The epi-center of children's cultural life in this country for the next few weeks shifts once again to Chicago, with the opening of the twentieth Chicago International Children's Film Festival today. Each year the Festival screens hundreds of films and videos made for and by young people from around the world -- dramas and documentaries, comedies and social commentaries, meditations and animated shorts of every variety. In fact, just to give you an idea of the quality of the movies being shown in Chicago, one of the prize-winning animated films at the festival will become a nominee for this coming year's Oscars.
The films themselves fly in from Norway and New Zealand, China and Cameroon, Iceland and Iran, Austria and Australia. There are some films made by or with stars in them, like last year's, "The Red Sneakers," directed by the late Gregory Hines, about a magical pair of battered basketball shoes that come to the aid of an aspiring young athelete. And this year, Jane Seymour will be screening her new film for young people, Touching Wild Horses.
For the most part, these are films that you will never see in our multiplexes or on American television because they aren't backed by huge publicity budgets and driven by the entertainment engines that affect so much of what our children see.
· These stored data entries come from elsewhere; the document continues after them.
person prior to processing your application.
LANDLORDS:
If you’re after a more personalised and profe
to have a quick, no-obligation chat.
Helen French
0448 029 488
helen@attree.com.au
Instead, the films in Chicago reflect the guiding purposes of the Festival -- to "[present] the best in children's media and [advocate] positive programming for children: humanistic, non-exploitative, culturally diverse, and non-violent work that not only features children in leading roles, but tells their stories and addresses their issues."
The festival also sponsors a number of workshops for aspiring filmmakers, during festival times and throughout the year. Indeed, one of the intentions of the festival is to provide guidance that isn't generally offered to young people today by encouraging children to watch what's on the screen with a critical eye. To this end, children play a key role in the juries that select the films that are shown at the festival, and, independent of the adult judges, give a series of their own prizes to the films that speak to them -- like last year's hysterically funny film from the UK, "Hamilton Mattress," about an aardvark who finds his true calling as a drummer in a salsa band. This a week full of surprises and wonders. So if you can, just let the wind take you and your family to the windy city.